At the football home opener Saturday afternoon, Alumni felt empty. While the student section was a wall of SuperFan yellow, looking across the stadium, one couldn’t help but wonder where everyone else was. Statistically speaking, 29,262 fans were in attendance, two-thirds of Alumni’s 44,500 capacity. Last year, the average attendance at home games was 34,270, or 77% capacity. So what is keeping BC from selling out, or at least attracting the average 3/4?
First of all, though this was the home opener, the game was against Maine, a team many fans rightfully assumed would be routed by BC. The fact that fans may have felt they already knew the result might have been a strong deterrent. Fans may be waiting to get tickets for a game that they believe is against a more exciting opponent.
Moreover, the game was during Labor Day Weekend, a time when many people are vacationing and enjoying the last unofficial days of summer at the beach. In the same vein, it’s very hot in Alumni, and sitting in the sun for three plus hours can be brutal. Sweating at a football game may not have been on the agenda for a relaxing family weekend.
So, is there anything that can be done to boost attendance?
Last year, boston.com published this article about Massachusetts' apathy for BC sports. The author’s thesis read as follows: “Boston College, despite its membership in the nationally prominent Atlantic Coast Conference and its lack of local competition in the major sports, consistently fails to command the Commonwealth’s attention.” Bostonians do not care about BC athletics the way that cities in other parts of the country care about their respective universities.
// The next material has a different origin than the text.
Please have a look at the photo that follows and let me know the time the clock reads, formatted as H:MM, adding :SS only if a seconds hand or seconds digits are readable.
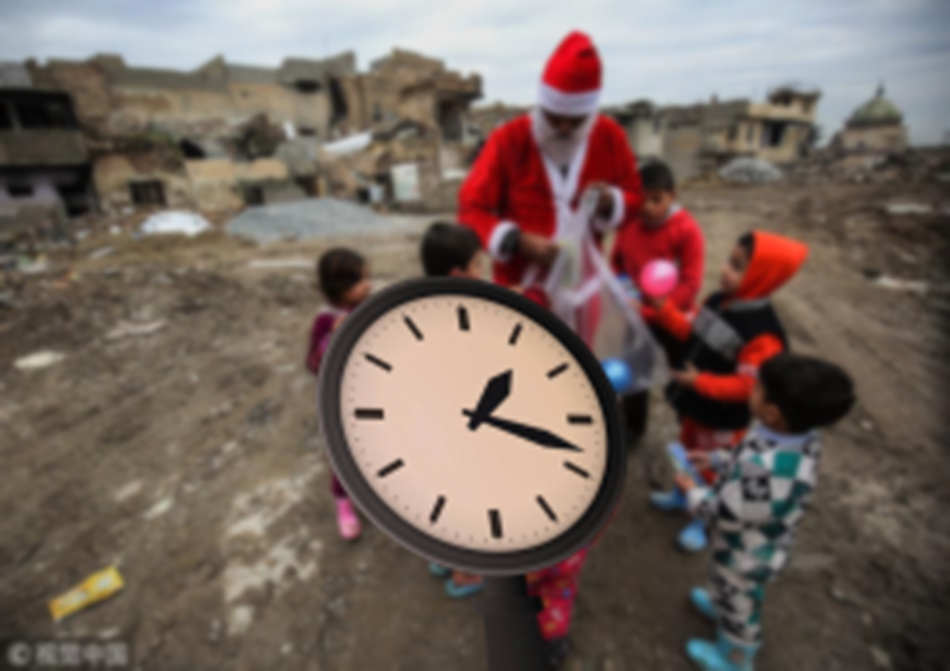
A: 1:18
When students graduate and move away from the Boston area, they will be hard-pressed to buy season tickets and attend more than the occasional game. If BC really wants to sell out Alumni, they need to not only engage alumni living in the area, but also recruit local fans. Many of the top football programs in the country greatly involve the communities surrounding the school, and people who never attended the actual university are some of the most rabid fans.
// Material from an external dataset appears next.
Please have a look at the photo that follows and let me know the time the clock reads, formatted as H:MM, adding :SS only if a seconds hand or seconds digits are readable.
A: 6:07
Another problem with selling out stadiums is that watching a televised game can be much more convenient and comfortable than being present at the stadium. While football is exceptionally popular, it has lots of breaks in the action and sometimes it seems that live football is just players setting up over and over for long stretches of time—only to play for a few seconds. From the comfort of home, there are better angles and views, replays, explanations and commentary. If BC can’t sell fans on the experience of watching a game live with thousands of other crazy fans, they won’t go to games.
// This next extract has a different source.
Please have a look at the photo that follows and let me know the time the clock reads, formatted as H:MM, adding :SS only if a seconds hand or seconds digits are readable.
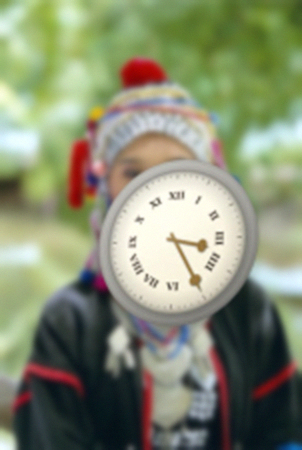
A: 3:25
Moreover, BC has always been much stricter than other schools about what will be permitted during a tailgate; they have also recently changed their tailgating policy. It is much, much harder (and costly) to get one of the best tailgating spots on campus, otherwise known as Shea Field. The cost of a spot in Shea is $2,500 for a graduate of the last decade (GOLD alumni) and $5,000 for all other alumni. Each pass holder can distribute 20 tickets; without one it is nearly impossible to get into Shea. According to Bryan Amos, “the aim all along has been to maintain a family friendly atmosphere with the safety and enjoyment of our guests who hold Shea passes being paramount.” Maybe fans are annoyed with these changes or maybe the BC “family friendly” football experience is less exciting and marketable than the wild revelry at other schools.
So while Saturday's crowd may have been disappointing, the attendance is hopefully not indicative of waning interest in BC football. One thing is certain—the student section was packed. The SuperFans of today are the season pass holders of tomorrow, and a loud, exciting student section contributes enormously to the experience of all attendees.